New Site Update: Them YouTube clips below will totally not work. Not sure who’s to blame, MLB or the Rocket. In either case, this post is provided for historical purposesĀ  only.

When I was an MFA student, one of my workshop leaders, a writer of some renown (brag), told me that villains must be understood. Our class was wondering out loud if there could ever be a Great Bush Era Novel. He said that if such a novel were ever written, it couldn’t be an angry screed or political tract.
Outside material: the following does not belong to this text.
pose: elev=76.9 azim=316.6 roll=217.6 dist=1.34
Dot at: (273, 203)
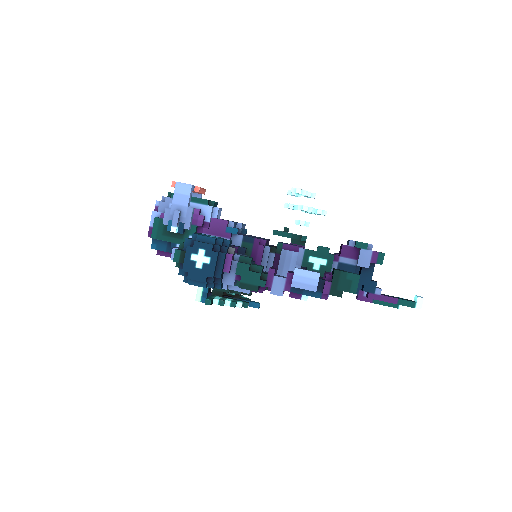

Even if you were no fan of George W. Bush (which I doubt anyone in the room was), your book couldn’t succeed on blind hatred. You could not portray Bush as a mustache-twirling Snidely Whiplash-type, or an incurious dolt. For such a book to work, he said, you would have to find some way to sympathize with him. Anything less would both fail as fiction and
trivialize an entire administration.

That doesn’t mean pardoning or condoning The Evil That Men Do. But villains in black hats are boring. Gray is much better, if scarier, because it makes us realize that given the right circumstances, virtually anyone can find themselves doing unspeakable things.

I dredge this up in the wake of the Roger Clemens debacle. Anyone who reads this site should know my feelings on the Rocket. I’ve poked him with a stick once or twice. Several times, in fact. In my mental Hall of Infamy, he’s one of a very select group of people I’d like to go away and never see again. If he became a hermit and lived out the rest of his days in a cave somewhere, I wouldn’t shed a tear.